Tuesday, May 28, 2024

𝗝𝘂𝗱𝗶𝗰𝗶𝗮𝗹𝗗𝗿𝗲𝗮𝗺™

𝙰𝙵𝙵𝙾𝚁𝙳𝙰𝙱𝙻𝙴 & 𝙰𝙲𝙲𝙴𝚂𝚂𝙸𝙱𝙻𝙴

IPCMODEL ANSWER

MISCHIEF

Write a short note on the offence of Mischief given under section 425 of the Indian Penal Code, 1860.

Being a citizen of a democratic country, some basic rights have been given to each and every citizen of this country and out of those rights, right to enjoy the property is one of the most important rights which states that every person has right to enjoy the property in a peaceful manner and without any disturbance.

If any other person tries to cause wrongful loss to another person by destructing his property, then in such a case, the former person will be held liable for having committed the offence of mischief.

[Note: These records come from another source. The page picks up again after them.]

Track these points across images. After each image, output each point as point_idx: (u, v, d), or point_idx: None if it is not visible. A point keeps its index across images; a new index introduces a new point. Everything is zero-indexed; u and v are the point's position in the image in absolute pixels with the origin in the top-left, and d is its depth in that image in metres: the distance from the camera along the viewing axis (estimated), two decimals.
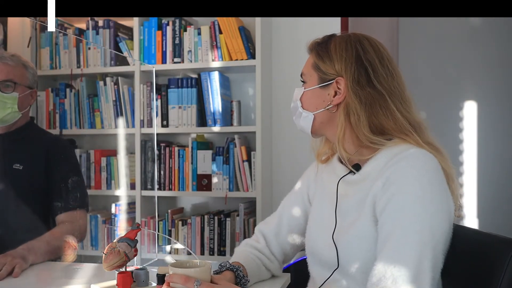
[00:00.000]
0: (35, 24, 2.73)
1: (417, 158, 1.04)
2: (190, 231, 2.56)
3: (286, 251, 1.34)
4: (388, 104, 1.10)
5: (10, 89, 1.70)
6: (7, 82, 1.69)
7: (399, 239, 0.98)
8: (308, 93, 1.20)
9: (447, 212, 1.03)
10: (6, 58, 1.71)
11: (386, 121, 1.10)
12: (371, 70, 1.12)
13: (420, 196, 1.00)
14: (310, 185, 1.33)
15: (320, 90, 1.17)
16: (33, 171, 1.71)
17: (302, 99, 1.20)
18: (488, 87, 3.13)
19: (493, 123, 3.11)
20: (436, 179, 1.03)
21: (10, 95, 1.69)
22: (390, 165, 1.05)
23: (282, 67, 2.62)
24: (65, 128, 2.72)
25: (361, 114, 1.10)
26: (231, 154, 2.49)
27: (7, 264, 1.35)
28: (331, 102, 1.15)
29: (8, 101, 1.68)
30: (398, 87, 1.13)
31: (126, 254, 1.06)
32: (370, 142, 1.10)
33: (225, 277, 1.14)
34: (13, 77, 1.70)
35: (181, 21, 2.55)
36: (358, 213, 1.09)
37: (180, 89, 2.54)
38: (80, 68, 2.69)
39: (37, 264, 1.48)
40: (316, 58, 1.18)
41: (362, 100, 1.10)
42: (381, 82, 1.11)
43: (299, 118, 1.22)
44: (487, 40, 3.11)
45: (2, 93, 1.67)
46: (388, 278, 0.95)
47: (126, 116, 2.63)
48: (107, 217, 2.69)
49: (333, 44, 1.16)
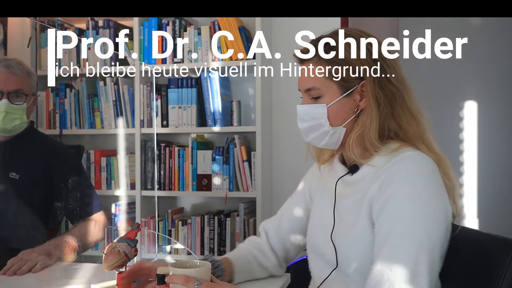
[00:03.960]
0: (35, 24, 2.72)
1: (413, 161, 1.03)
2: (190, 231, 2.56)
3: (287, 247, 1.33)
4: (406, 102, 1.08)
5: (20, 99, 1.66)
6: (17, 92, 1.65)
7: (395, 243, 0.97)
8: (333, 107, 1.09)
9: (443, 215, 1.02)
10: (14, 67, 1.66)
11: (407, 122, 1.08)
12: (385, 67, 1.09)
13: (416, 199, 0.99)
14: (312, 183, 1.32)
15: (344, 99, 1.10)
16: (30, 180, 1.66)
17: (329, 116, 1.09)
18: (488, 87, 3.13)
19: (493, 123, 3.11)
20: (432, 181, 1.02)
21: (20, 107, 1.65)
22: (386, 167, 1.05)
23: (282, 67, 2.61)
24: (65, 128, 2.72)
25: (374, 119, 1.07)
26: (231, 154, 2.48)
27: (31, 261, 1.37)
28: (358, 107, 1.10)
29: (18, 112, 1.65)
30: (405, 77, 1.12)
31: (126, 254, 1.06)
32: (372, 147, 1.09)
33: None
34: (22, 87, 1.67)
35: (181, 21, 2.55)
36: (355, 214, 1.08)
37: (180, 89, 2.54)
38: (80, 68, 2.68)
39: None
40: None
41: (381, 103, 1.07)
42: (396, 77, 1.09)
43: (324, 137, 1.12)
44: (488, 40, 3.10)
45: (12, 104, 1.63)
46: (385, 282, 0.95)
47: (126, 116, 2.63)
48: (107, 217, 2.68)
49: (344, 47, 1.09)
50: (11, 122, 1.63)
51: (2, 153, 1.67)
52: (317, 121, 1.11)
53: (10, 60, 1.69)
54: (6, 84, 1.63)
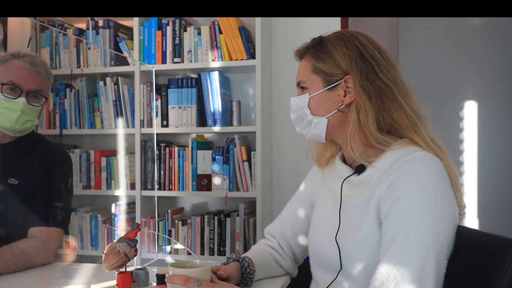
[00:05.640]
0: (35, 24, 2.72)
1: (422, 162, 1.03)
2: (190, 231, 2.56)
3: (294, 251, 1.37)
4: (396, 96, 1.09)
5: (38, 101, 1.58)
6: (36, 93, 1.57)
7: (403, 243, 0.97)
8: (315, 98, 1.14)
9: (451, 217, 1.02)
10: (38, 65, 1.57)
11: (397, 114, 1.09)
12: (375, 64, 1.11)
13: (425, 200, 0.99)
14: (313, 188, 1.32)
15: (328, 92, 1.13)
16: (29, 186, 1.57)
17: (310, 105, 1.15)
18: (488, 87, 3.13)
19: (493, 123, 3.12)
20: (441, 183, 1.03)
21: (36, 108, 1.57)
22: (395, 167, 1.05)
23: (282, 67, 2.62)
24: (65, 128, 2.72)
25: (369, 111, 1.08)
26: (231, 154, 2.48)
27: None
28: (343, 102, 1.12)
29: (32, 114, 1.57)
30: (399, 77, 1.13)
31: (126, 254, 1.06)
32: (376, 141, 1.09)
33: (230, 267, 1.18)
34: (42, 88, 1.58)
35: (181, 21, 2.55)
36: (362, 215, 1.08)
37: (180, 89, 2.54)
38: (80, 68, 2.69)
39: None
40: (315, 61, 1.14)
41: (372, 95, 1.09)
42: (385, 74, 1.10)
43: (309, 127, 1.17)
44: (487, 40, 3.11)
45: (30, 105, 1.55)
46: (391, 282, 0.95)
47: (126, 116, 2.63)
48: (107, 217, 2.69)
49: (330, 43, 1.14)
50: (23, 123, 1.55)
51: (1, 157, 1.59)
52: (301, 110, 1.17)
53: (34, 57, 1.59)
54: (28, 82, 1.55)
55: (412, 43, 3.13)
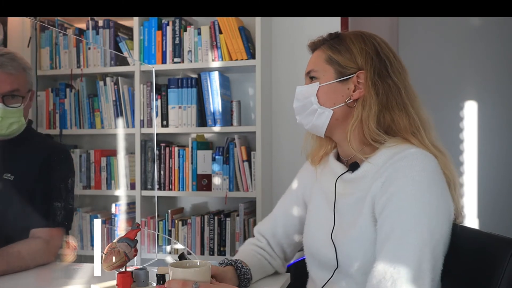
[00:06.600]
0: (35, 24, 2.72)
1: (416, 158, 1.03)
2: (190, 231, 2.56)
3: (285, 249, 1.35)
4: (402, 98, 1.10)
5: (17, 101, 1.52)
6: (13, 93, 1.51)
7: (399, 240, 0.97)
8: (324, 88, 1.14)
9: (446, 213, 1.02)
10: (7, 65, 1.50)
11: (399, 115, 1.09)
12: (388, 64, 1.12)
13: (419, 197, 0.99)
14: (306, 186, 1.32)
15: (338, 84, 1.14)
16: (25, 182, 1.54)
17: (318, 95, 1.14)
18: (488, 87, 3.13)
19: (493, 123, 3.11)
20: (436, 179, 1.03)
21: (17, 109, 1.52)
22: (389, 164, 1.05)
23: (282, 67, 2.62)
24: (65, 128, 2.72)
25: (373, 106, 1.09)
26: (231, 154, 2.48)
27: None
28: (351, 96, 1.13)
29: (15, 115, 1.52)
30: (409, 82, 1.15)
31: (126, 254, 1.06)
32: (372, 138, 1.09)
33: (225, 272, 1.16)
34: (18, 86, 1.52)
35: (181, 21, 2.55)
36: (357, 212, 1.08)
37: (180, 89, 2.54)
38: (80, 68, 2.69)
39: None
40: (331, 52, 1.15)
41: (380, 93, 1.10)
42: (397, 75, 1.12)
43: (311, 116, 1.16)
44: (487, 40, 3.11)
45: (8, 107, 1.49)
46: (388, 280, 0.95)
47: (126, 116, 2.63)
48: (107, 217, 2.69)
49: (349, 38, 1.15)
50: (8, 126, 1.51)
51: (1, 153, 1.56)
52: (307, 99, 1.16)
53: (2, 57, 1.52)
54: (0, 85, 1.49)
55: (412, 43, 3.13)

Section 425 of the Indian Penal Code, 1860, deals with the provisions of mischief and according to this section, if any person with an intention to cause wrongful loss or damage to the public or to any person, causes destruction of any property or diminishes its value or utility or affects it injuriously, then in such a case, that person will be held liable for having committed the offence of mischief given under section 425 of the Indian Penal Code, 1860.

According to the provisions of section 425 of the Indian Penal Code, 1860, to secure the conviction of an accused, it is necessary to prove the criminal intention of an accused person. If the prosecution fails to prove the criminal intention of an accused, then in such a case, a benefit of doubt will be given to an accused person and he will be acquitted by the court of law.

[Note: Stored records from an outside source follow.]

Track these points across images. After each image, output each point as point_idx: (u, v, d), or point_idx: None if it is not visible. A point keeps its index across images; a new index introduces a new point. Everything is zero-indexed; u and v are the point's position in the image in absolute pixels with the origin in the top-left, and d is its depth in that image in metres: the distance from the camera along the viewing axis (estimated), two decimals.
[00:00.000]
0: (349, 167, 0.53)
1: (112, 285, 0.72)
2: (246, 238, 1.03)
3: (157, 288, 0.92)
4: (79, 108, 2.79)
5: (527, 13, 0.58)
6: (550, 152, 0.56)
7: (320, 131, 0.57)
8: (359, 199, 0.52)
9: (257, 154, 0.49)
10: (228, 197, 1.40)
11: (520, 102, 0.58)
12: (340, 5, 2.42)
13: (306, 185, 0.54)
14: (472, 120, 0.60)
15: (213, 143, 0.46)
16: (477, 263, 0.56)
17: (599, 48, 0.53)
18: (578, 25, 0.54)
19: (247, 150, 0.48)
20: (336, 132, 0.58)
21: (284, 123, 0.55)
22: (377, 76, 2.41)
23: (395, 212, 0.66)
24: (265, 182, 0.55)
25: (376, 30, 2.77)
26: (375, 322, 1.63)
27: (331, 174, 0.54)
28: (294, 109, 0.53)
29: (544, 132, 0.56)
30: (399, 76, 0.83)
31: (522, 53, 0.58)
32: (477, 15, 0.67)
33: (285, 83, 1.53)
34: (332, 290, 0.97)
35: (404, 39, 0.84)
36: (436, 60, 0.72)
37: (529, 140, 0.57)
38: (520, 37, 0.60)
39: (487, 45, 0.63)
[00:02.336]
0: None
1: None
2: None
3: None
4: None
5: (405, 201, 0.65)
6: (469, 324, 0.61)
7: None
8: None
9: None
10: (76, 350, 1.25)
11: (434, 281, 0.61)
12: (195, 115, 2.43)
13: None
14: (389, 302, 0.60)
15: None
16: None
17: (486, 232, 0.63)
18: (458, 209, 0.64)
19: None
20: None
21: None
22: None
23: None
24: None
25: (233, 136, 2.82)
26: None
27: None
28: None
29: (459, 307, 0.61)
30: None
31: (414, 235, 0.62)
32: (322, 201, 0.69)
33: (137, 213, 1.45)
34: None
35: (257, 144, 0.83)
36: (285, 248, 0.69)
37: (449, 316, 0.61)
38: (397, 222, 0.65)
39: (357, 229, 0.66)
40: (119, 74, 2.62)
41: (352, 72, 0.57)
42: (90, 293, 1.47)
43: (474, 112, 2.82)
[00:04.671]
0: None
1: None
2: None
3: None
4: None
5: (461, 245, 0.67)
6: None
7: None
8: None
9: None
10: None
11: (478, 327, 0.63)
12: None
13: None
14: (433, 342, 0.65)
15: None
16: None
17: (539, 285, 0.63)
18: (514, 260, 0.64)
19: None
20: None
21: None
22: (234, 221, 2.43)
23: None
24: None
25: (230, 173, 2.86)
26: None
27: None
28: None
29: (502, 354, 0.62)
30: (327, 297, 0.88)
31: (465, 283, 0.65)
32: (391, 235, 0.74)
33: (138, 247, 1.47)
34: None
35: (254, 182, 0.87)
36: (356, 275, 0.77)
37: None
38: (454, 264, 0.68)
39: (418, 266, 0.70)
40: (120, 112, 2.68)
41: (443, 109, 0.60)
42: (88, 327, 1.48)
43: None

In the leading case of Ved Prakash vs Chaman Singh and Ors. (All 1994), the Hon’ble court held that an act shall be made punishable of mischief only when the acts causing damage are done willfully and with the knowledge of the consequences. An act will not be considered mischief when it has been caused negligently or accidentally.

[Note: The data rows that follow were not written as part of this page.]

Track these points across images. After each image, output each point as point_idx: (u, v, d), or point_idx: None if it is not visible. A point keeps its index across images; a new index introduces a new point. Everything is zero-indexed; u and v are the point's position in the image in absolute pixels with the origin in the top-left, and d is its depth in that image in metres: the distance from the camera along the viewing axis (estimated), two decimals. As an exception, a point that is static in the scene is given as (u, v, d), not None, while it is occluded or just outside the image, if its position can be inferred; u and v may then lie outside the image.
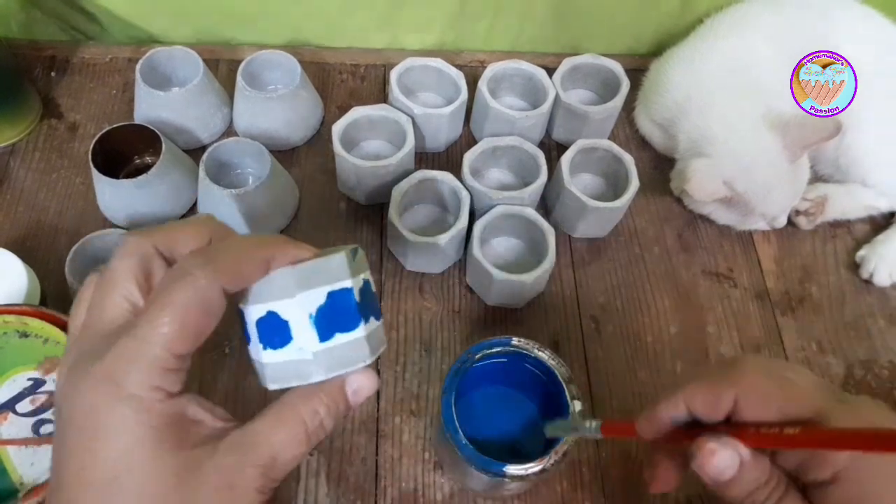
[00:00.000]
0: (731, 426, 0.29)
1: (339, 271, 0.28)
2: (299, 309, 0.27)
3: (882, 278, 0.61)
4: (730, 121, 0.59)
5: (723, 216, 0.62)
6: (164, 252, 0.27)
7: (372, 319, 0.29)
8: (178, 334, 0.24)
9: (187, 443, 0.25)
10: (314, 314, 0.27)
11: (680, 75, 0.63)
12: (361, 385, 0.28)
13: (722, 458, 0.28)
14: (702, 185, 0.57)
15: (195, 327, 0.25)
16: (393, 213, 0.56)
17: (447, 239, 0.55)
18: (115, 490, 0.24)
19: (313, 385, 0.28)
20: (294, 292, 0.27)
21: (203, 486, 0.25)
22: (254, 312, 0.27)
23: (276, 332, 0.27)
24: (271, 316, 0.27)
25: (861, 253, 0.63)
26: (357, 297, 0.28)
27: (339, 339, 0.28)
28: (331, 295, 0.27)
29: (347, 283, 0.28)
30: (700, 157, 0.59)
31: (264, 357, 0.28)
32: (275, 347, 0.27)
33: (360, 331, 0.28)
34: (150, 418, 0.24)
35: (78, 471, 0.24)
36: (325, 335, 0.27)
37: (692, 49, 0.65)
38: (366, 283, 0.29)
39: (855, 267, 0.63)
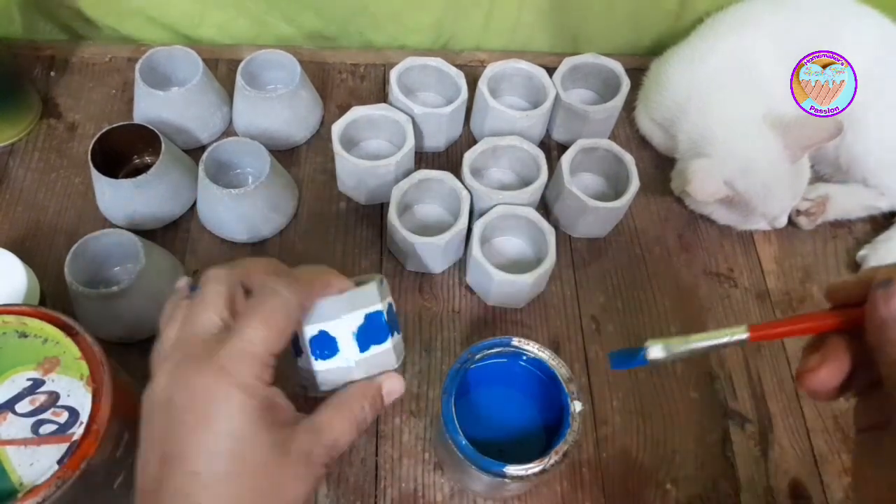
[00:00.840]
0: None
1: (372, 298, 0.36)
2: (345, 328, 0.36)
3: None
4: (730, 121, 0.59)
5: (723, 216, 0.62)
6: (242, 282, 0.35)
7: (395, 334, 0.37)
8: (274, 337, 0.32)
9: (277, 423, 0.32)
10: (355, 331, 0.36)
11: (679, 75, 0.63)
12: (393, 388, 0.37)
13: None
14: (702, 185, 0.57)
15: (284, 331, 0.33)
16: (393, 213, 0.56)
17: (447, 239, 0.55)
18: (230, 458, 0.30)
19: (357, 387, 0.36)
20: (341, 314, 0.35)
21: (290, 457, 0.31)
22: (308, 332, 0.36)
23: (326, 346, 0.36)
24: (323, 334, 0.36)
25: (862, 253, 0.62)
26: (385, 317, 0.36)
27: (374, 350, 0.36)
28: (367, 316, 0.36)
29: (379, 307, 0.36)
30: (700, 157, 0.59)
31: (316, 366, 0.36)
32: (325, 358, 0.36)
33: (389, 343, 0.36)
34: (256, 402, 0.31)
35: (198, 444, 0.30)
36: (363, 347, 0.36)
37: (692, 49, 0.65)
38: (390, 305, 0.38)
39: (856, 267, 0.63)
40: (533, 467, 0.40)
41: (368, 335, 0.36)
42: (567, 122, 0.65)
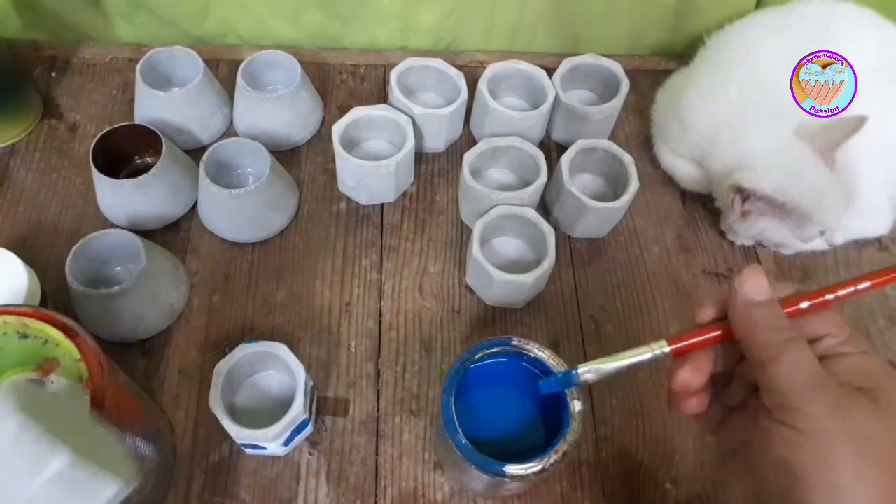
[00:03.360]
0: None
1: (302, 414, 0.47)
2: (274, 442, 0.47)
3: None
4: (765, 145, 0.57)
5: (777, 232, 0.59)
6: None
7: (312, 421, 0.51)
8: None
9: None
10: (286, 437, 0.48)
11: (702, 109, 0.61)
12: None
13: (761, 281, 0.32)
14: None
15: None
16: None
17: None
18: None
19: None
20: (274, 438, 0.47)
21: None
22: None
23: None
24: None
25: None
26: (310, 426, 0.51)
27: (298, 439, 0.50)
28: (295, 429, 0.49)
29: (306, 417, 0.48)
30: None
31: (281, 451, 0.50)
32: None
33: (310, 428, 0.51)
34: None
35: None
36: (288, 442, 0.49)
37: (709, 83, 0.63)
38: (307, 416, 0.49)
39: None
40: (533, 467, 0.40)
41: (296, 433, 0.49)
42: (567, 122, 0.65)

Moreover, in the leading case of Krishna Gopal Singh and ors. vs State of U.P. (SC 1999), the Hon’ble court held that the offence of mischief would not be committed if the accused has not committed an act with an intent to cause wrongful loss or damage to any person or the public at large. It also implies that acts done under any pressure, without the free consent of the accused, do not come under the ambit of mischief.

According to the provisions of section 425 of the Indian Penal Code, 1860, it is not only sufficient to prove the criminal intention of an accused but alongwith this, the prosecution will have to prove that act has caused destruction or diminished the value or the utility of the property and the utility of the object can be conceived from the perception of the owner and not from the accused.

In the leading case of Indian Oil Corporation vs. NEPC Indian Ltd. and ors. (SC 2006), the defendant removed the engines of the aircraft hence diminishing its utility and rendering it useless. In this case, it was held by the Hon’ble court that the damage caused satisfied all elements of the offence of mischief and thus the offence of mischief was constituted.

According to the provisions of section 425 of the Indian Penal Code, 1860, it is not necessary that the accused must commit the offence of mischief with an intention to cause wrongful loss to a particular person. If he commits the offence of mischief and thereby causes the destruction of property without knowing the owner of that property, then also, in this particular case, he will be held liable for having committed the offence of mischief given under section 425 of the Indian Penal Code, 1860.

Section 426 of the Indian Penal Code, 1860, prescribes the punishment for the offence of mischief and according to this section, if any person has been held liable for having committed the offence of mischief, then in such a case, if he will be punished with imprisonment of either description for a term which may extend to three months or with fine or with both.